Features and Potential of Balancer DAO | veBAL Token Economics

share
Features and Potential of Balancer DAO | veBAL Token Economics

This article is written by Joey Wong, a member of Balancer DAO, and is not financial advice. Note: All figures are denominated in US dollars.

Background

It has been almost two years since the governance token BAL of Balancer was issued in June 2020. During this period, the cryptocurrency industry has seen rapid development, with many new tokenomics emerging. Among them, the Voting Escrow mechanism ve mechanism derived from Curve has undergone practical tests involving billions of dollars and has attracted a thriving ecosystem around it. Meanwhile, the Balancer community believes that there is room for further improvement in the tokenomics of BAL. In order to avoid spending additional time on non-core development, Balancer drew inspiration from Curve's experience and made modifications, implementing the veBAL tokenomics, along with a new inflation schedule.

Features

The features of veBAL + new inflation mechanism are as follows:

  • Lock the BPT or LP tokens of the 80/20 BAL/ETH pool on the mainnet into veBAL.
  • Only veBAL users have voting rights in Balancer's governance.
  • The lock-up period for veBAL ranges from 1 week to 1 year.
  • Qualifying LP tokens of veBAL holders on the Ethereum mainnet can have up to a 2.5x multiplier.
  • 145,000 BAL is newly emitted weekly, and 100% is decided by veBAL holders where to allocate.
  • The veBAL pool has a cap of 10% on newly issued tokens, with the excess being allocated to the DAO treasury.
  • 75% of the protocol fees collected by Balancer will be distributed to veBAL holders in bbaUSD form. Currently, Balancer charges 50% as protocol fees.
  • 25% will be held as a reserve in the DAO treasury.
  • The currency inflation will halve every 4 years.
  • The total supply limit of BAL is 94,000,000.

Benefits

Locking the 80/20 BAL/ETH LP tokens instead of a single token lock-up can increase market liquidity and reduce volatility. The maximum lock-up period of 1 year is to adapt to the rapidly changing market environment. In addition to receiving 75% of the protocol fee income, veBAL holders can also vote for their own veBAL pool, with a cap of 10% of the new emission. These are all more user-friendly than the general ve mechanisms in the market for veBAL holders.

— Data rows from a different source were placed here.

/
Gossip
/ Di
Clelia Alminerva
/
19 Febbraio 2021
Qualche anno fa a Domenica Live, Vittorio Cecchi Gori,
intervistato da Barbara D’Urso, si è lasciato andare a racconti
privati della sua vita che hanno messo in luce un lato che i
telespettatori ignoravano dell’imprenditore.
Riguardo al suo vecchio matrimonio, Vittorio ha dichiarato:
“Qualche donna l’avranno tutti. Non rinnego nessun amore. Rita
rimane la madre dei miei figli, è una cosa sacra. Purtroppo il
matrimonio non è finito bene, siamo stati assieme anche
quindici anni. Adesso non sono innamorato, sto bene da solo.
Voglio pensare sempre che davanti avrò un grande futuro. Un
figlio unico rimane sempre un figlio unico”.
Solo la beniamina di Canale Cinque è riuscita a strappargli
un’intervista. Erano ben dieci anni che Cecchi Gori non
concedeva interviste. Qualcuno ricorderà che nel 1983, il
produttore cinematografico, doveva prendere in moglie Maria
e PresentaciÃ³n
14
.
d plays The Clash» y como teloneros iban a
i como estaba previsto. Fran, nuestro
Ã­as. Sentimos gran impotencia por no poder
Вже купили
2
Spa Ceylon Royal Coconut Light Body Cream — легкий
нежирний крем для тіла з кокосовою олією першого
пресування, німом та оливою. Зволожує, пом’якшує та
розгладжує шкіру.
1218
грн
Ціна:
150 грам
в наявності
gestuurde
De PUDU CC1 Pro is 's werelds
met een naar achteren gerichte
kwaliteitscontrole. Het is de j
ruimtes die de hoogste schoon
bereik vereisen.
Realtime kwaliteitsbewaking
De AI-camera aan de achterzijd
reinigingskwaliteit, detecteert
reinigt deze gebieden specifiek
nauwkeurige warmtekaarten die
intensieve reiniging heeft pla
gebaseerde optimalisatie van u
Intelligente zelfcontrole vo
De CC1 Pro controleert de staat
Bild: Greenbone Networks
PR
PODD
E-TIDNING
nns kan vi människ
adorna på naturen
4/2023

Comparison of fbeets, veBAL, veCRV

Under the new mechanism, voting rights are equivalent to decision-making power over profit distribution. Token holders have more reasons to hold BAL for the long term, as they can not only enhance their annualized returns in the Ethereum mainnet pools but also rent out voting rights in a "bribery" form. This is the foundation of the ve mechanism.

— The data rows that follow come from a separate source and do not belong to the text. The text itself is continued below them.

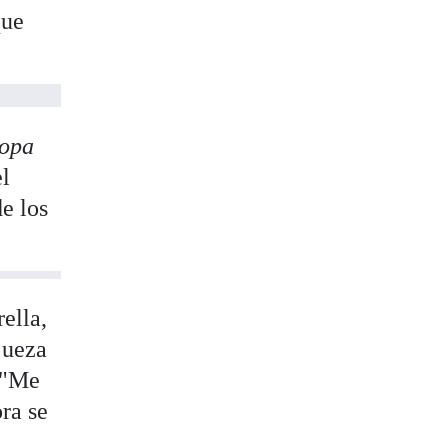
que
opa
el
e los
ella,
jueza
 "Me
ra se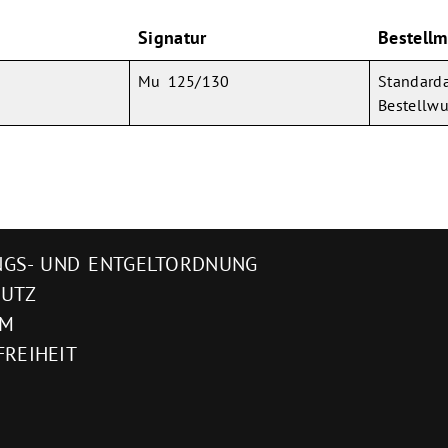
Signatur
Bestellm
Mu 125/130
Standarda
Bestellw
GS- UND ENTGELTORDNUNG
HUTZ
UM
FREIHEIT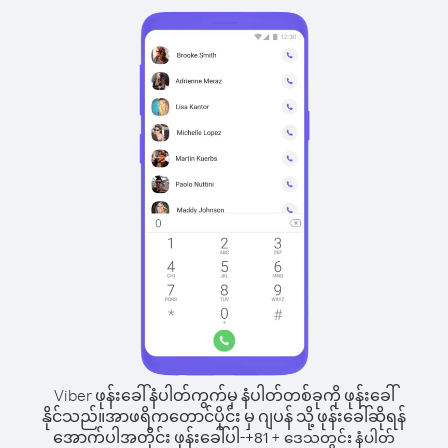
Viber ဖုန်းခေါ်နံပါတ်ကွက်မှ နံပါတ်တစ်ခုကို ဖုန်းခေါ်
နိုင်သည်။
အာဖရိကတောင်ပိုင်း မှ ဂျပန် သို့ ဖုန်းခေါ်ဆိုရန်
အောက်ပါအတိုင်း ဖုန်းခေါ်ပါ-
+
+
81
ဒေသတွင်း နံပါတ်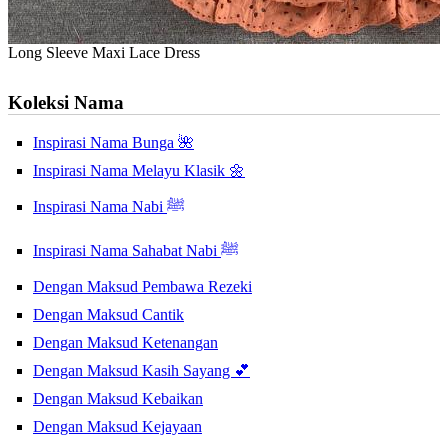
Long Sleeve Maxi Lace Dress
Koleksi Nama
Inspirasi Nama Bunga 🌺
Inspirasi Nama Melayu Klasik 🌼
Inspirasi Nama Nabi ﷺ
Inspirasi Nama Sahabat Nabi ﷺ
Dengan Maksud Pembawa Rezeki
Dengan Maksud Cantik
Dengan Maksud Ketenangan
Dengan Maksud Kasih Sayang 💕
Dengan Maksud Kebaikan
Dengan Maksud Kejayaan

Advantages of the 80/20 pool:

"Bribery" Model

Why would projects rent out voting rights to veBAL holders in a "bribery" model?

Let's take a look at the previous "bribery" by Qi DAO.

Qi DAO promised to airdrop 20,000 QI, with 90% in the Polygon pool and 10% in the Arbitrum pool, to veBAL holders who voted for their MAI pool.

As a result, the MAI Polygon pool received 2.11% of BAL emissions, while the MAI Arbitrum pool received 0.18%, totaling 2.29% of the weekly emissions.

145,000 BAL * 2.29% = 3320.5 BAL

Calculating at 1 BAL = $13.84, Qi DAO received BAL rewards worth $45,995.

Compared to QI's price of $0.67 at the time, Qi DAO only spent the equivalent of $13,400 in QI to receive $45,955 in rewards, resulting in a 242% ROI.

For Qi DAO, this maximizes their QI and alleviates token selling pressure. Not only on the Ethereum mainnet, but projects can also incentivize their Polygon and Arbitrum pools with "bribery" now. For Balancer, we offer liquidity rental services, opening up additional income opportunities for BAL holders. The weekly voting by veBAL holders affects the direction of BAL token reward emissions in Balancer's mining pools. Whether the rewards go to the Ethereum mainnet, Polygon, or Arbitrum is decided by veBAL holders. They can receive "bribery" rewards by renting out voting rights.

In addition to quickly integrating the Balancer veBAL into the Hidden Hand "bribery" market, looking at projects such as Curve, Beethoven X, which have already adopted the gauge vote mechanism, we expect more projects and platforms to maximize rewards by offering "bribery" incentives through Balancer.

Looking forward to the battle for BAL.